Несмотря на то, что я озаботился этическими вопросами на первом же своем уроке трансфигурации, поинтересовавшись у профессора, этично или нет превращать пони в парту, за все шесть лет учебы ясного ответа на него я так и не получил. По умолчанию, в большинстве посвященных этой теме изданий все трансфигурируемые из неживых предметов объекты рассматривались как полноценные, но бездушные существа, несмотря на свою анатомическую точность. Однако, точно также по умолчанию, эти големы почему-то считались индивидуальностями, и если превратить две парты в двух пони, они отличались бы друг от друга по характеру, привычкам и поведению.

– А как же душа? – поинтересовался я у Макгонагалл на одном из уроков. – Если эти животные – индивидуальности, у них должна быть душа, потому что иначе это простые роботы с разными программами, которые задает волшебник…

Судя по всему, я уже достал Макгонагалл своими вопросами, и она решила разобраться с этим раз и навсегда, поскольку этика трансфигурации касалась не только превращений живого в неживое.

– Мистер Ди, – сказала профессор, – вы все время забываете, что оба этих животных трансфигурированы из разных предметов, пусть и принадлежащих к одной категории и схожих по функциям и форме. Нет двух абсолютно идентичных объектов, а потому живые существа, в которых вы их превращаете, также будут отличаться друг от друга. Но если даже предположить, что мы нашли два тождественных предмета, то результаты их трансфигурации все равно получатся разными, и мне кажется, на шестом курсе вы уже должны понимать, почему это так.
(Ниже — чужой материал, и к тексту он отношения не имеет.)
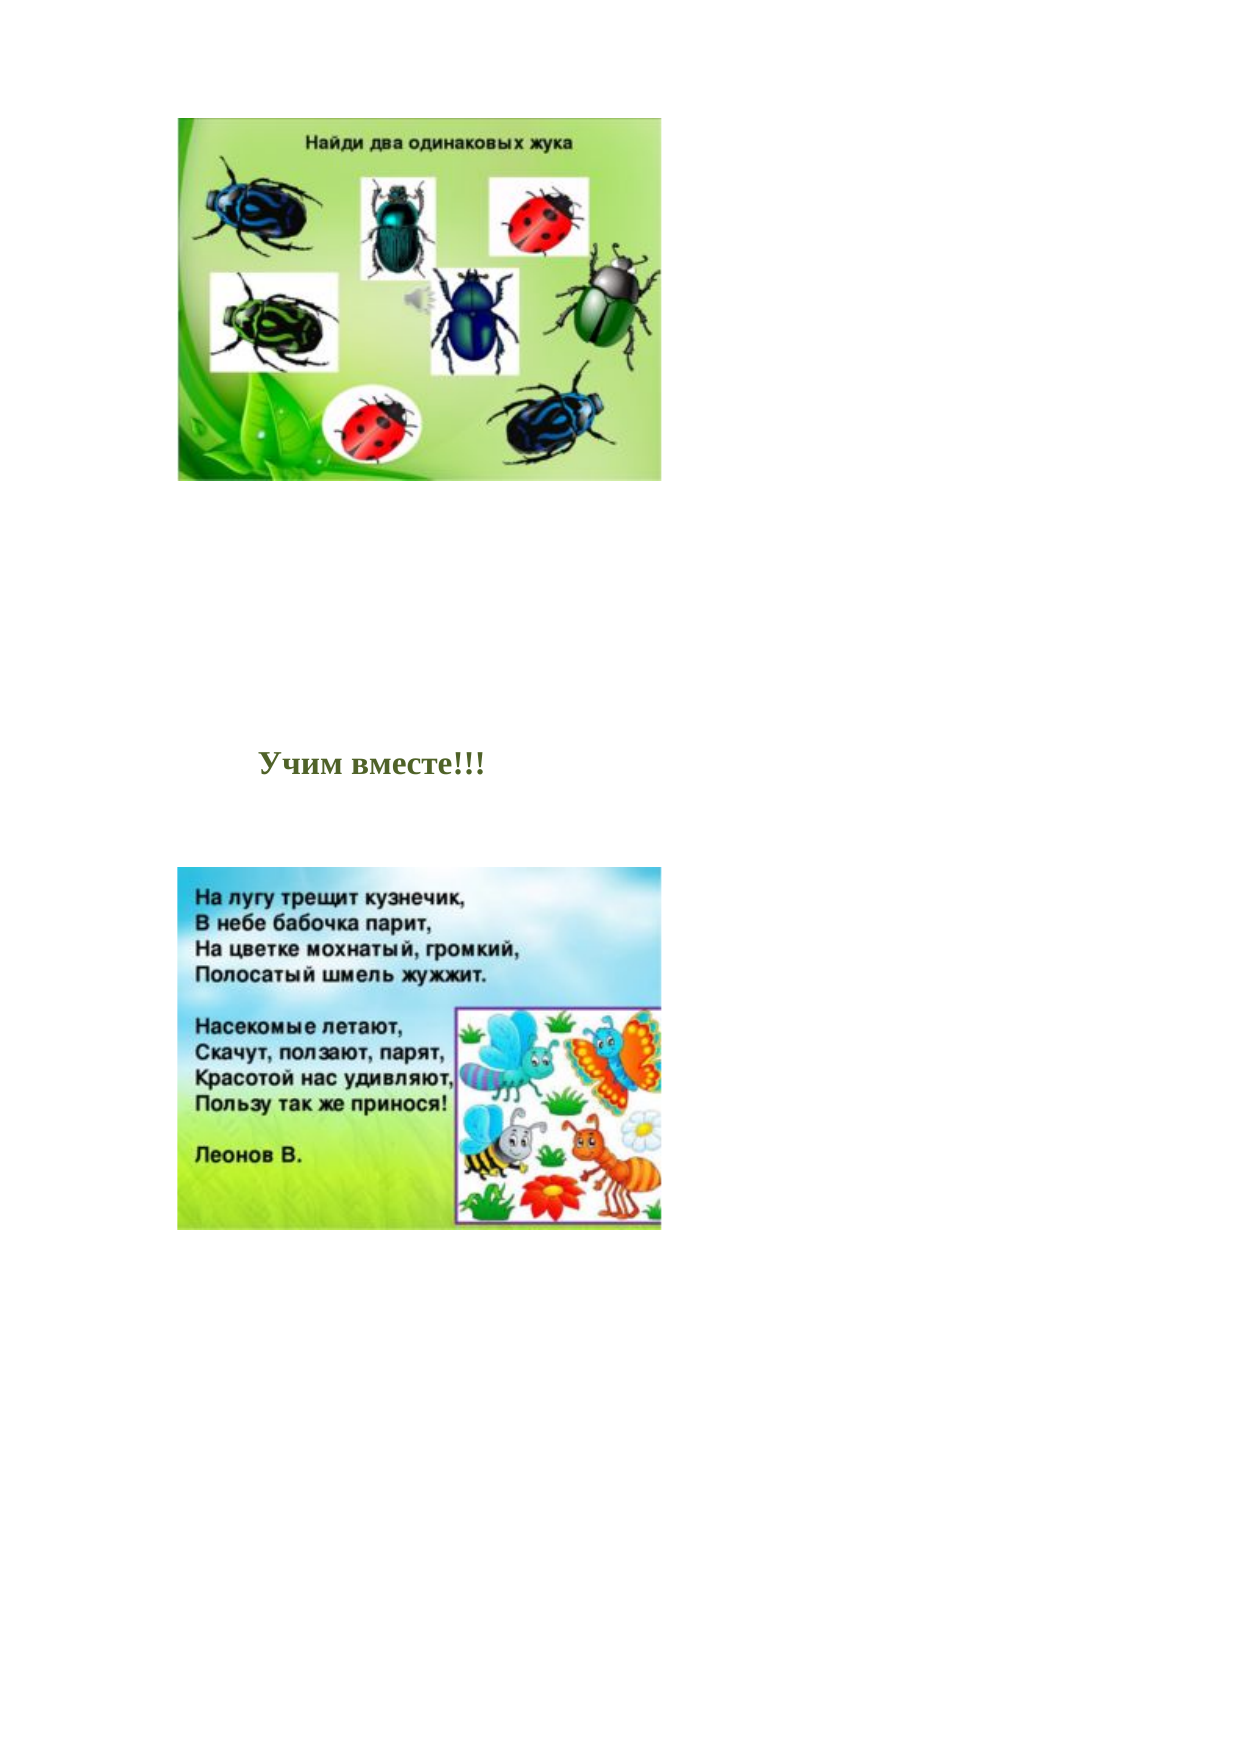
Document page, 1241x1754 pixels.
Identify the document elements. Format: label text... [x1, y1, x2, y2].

picture [177, 118, 662, 481]
picture [177, 867, 662, 1230]
text Учим вместе!!! [177, 743, 1152, 781]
– Фактор времени, – кивнул я.

– Верно, фактор времени… и еще множество факторов, о которых вы узнаете в процессе дальнейшего обучения в университете или колледже, если решите туда поступать. Фактор времени влияет и на сами предметы, и на волшебника, о котором также не следует забывать. Меняется его настроение и интенсивность волевого усилия, которое он вкладывает в работу, меняется яркость представлений, неуловимо изменяются его намерения… Все это влияет на структуру заклинания и, соответственно, на живой организм, который получается в результате. Поэтому вы никогда не сможете создать двух одинаковых по характеру и виду животных. Что касается души, то в наш курс на данный момент не входят вопросы метафизики – если вас интересует эта проблема, обратитесь к дополнительной литературе.
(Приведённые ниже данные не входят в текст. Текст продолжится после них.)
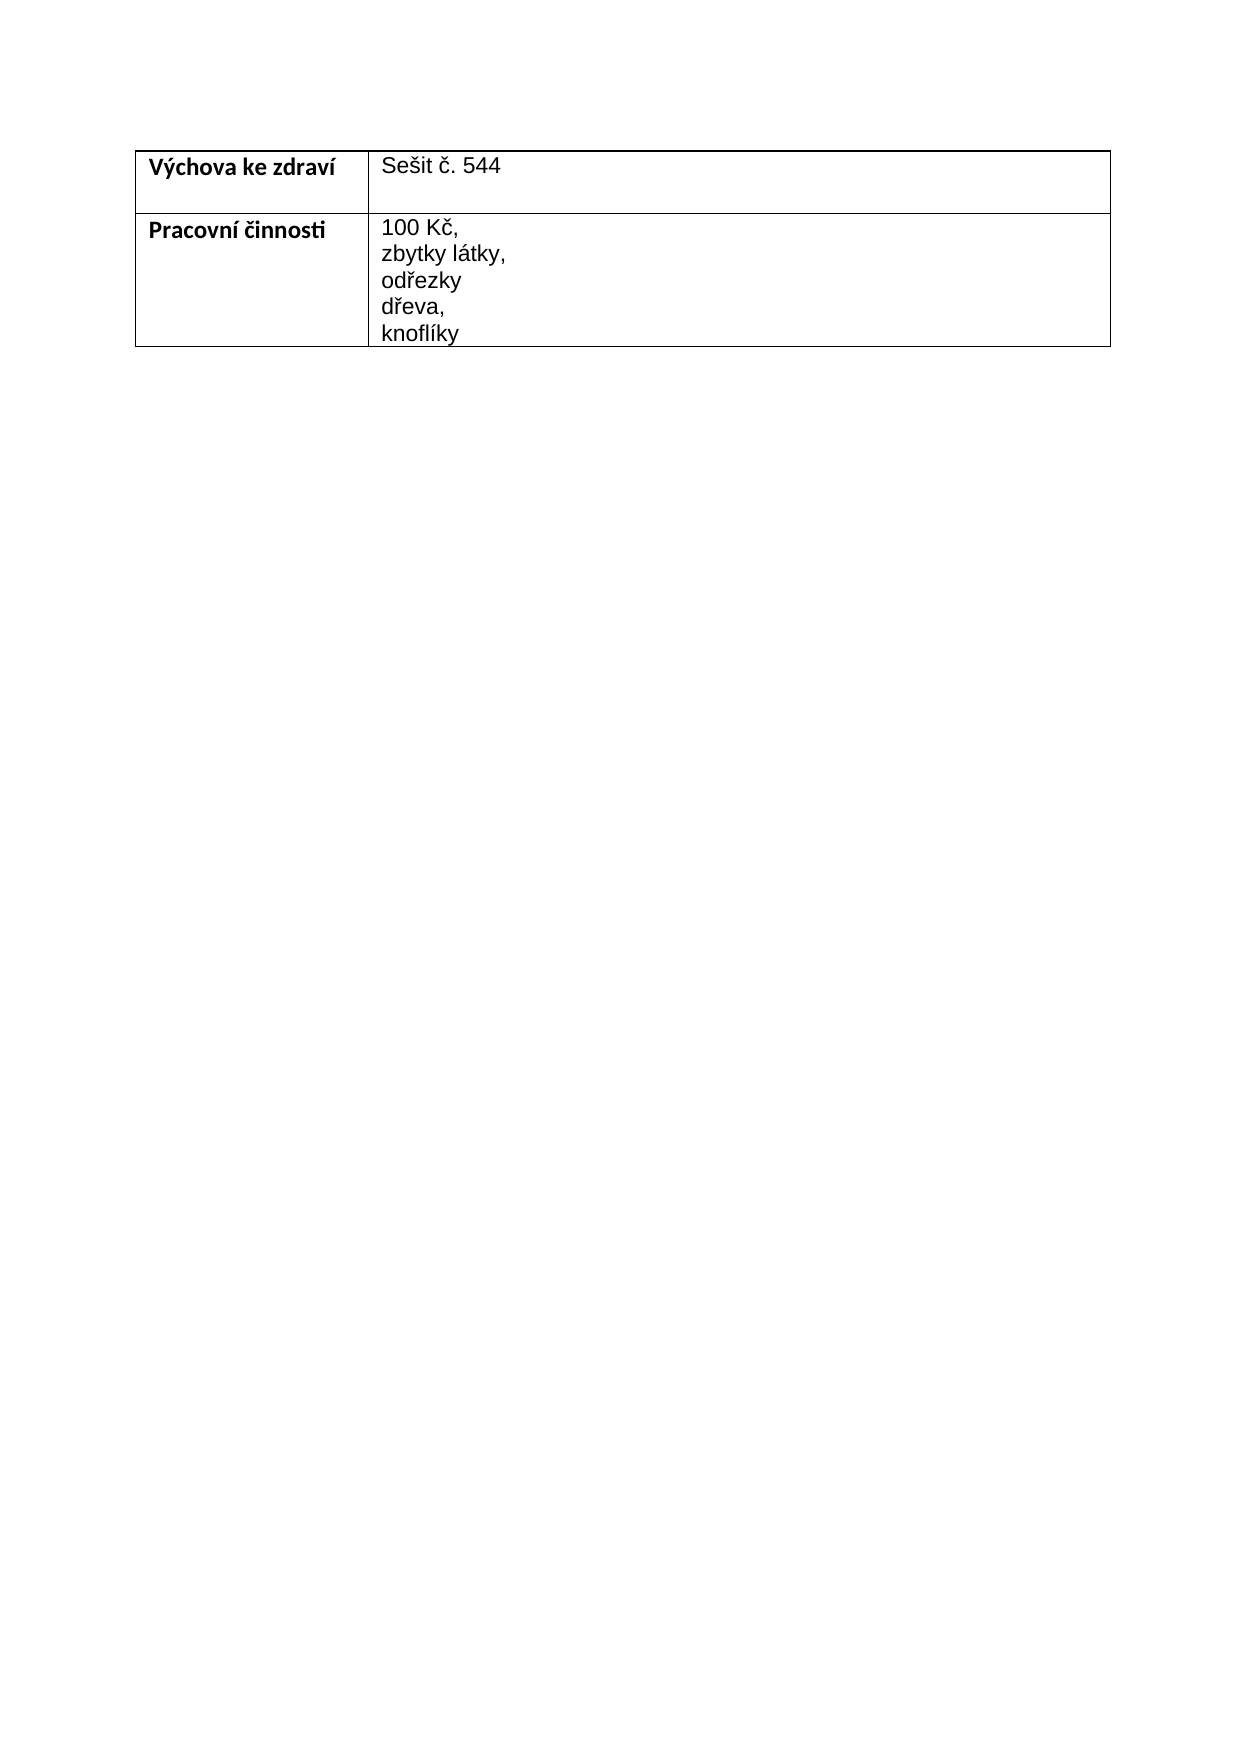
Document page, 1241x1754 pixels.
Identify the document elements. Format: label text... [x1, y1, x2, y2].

Представить Макгонагалл рассуждающей на метафизические темы было сложно – она казалась мне прожженной материалисткой, – а потому я, наконец, оставил ее в покое и если о чем-то спрашивал, то лишь по существу текущего урока, решив отложить вопросы наличия души у превращенных объектов до лучших времен.

Вторую половину занятий, когда все трудились над трансфигурацией воды, я бился над овладением тонкой трансфигурацией металлов. Сперва я превращал неорганическое вещество в требуемый металл, а затем пытался превратить один металл в другой, наделяя его не только визуальным сходством, но и всеми характерными для него физическими качествами. Это оказалось еще сложнее, чем работать с водой, и мои чугунные штыри получались мягкими и податливыми, как алюминий, а то, что должно было превратиться в сталь, каталось по парте жидкими ртутными шариками и в конце концов сливалось в одну большую каплю.

После трансфигурации мы снова спустились в подземелье на урок Слагхорна, и Нотт принялся рассказывать нам страшную байку об аппарации, услышанную им в свое время от отца.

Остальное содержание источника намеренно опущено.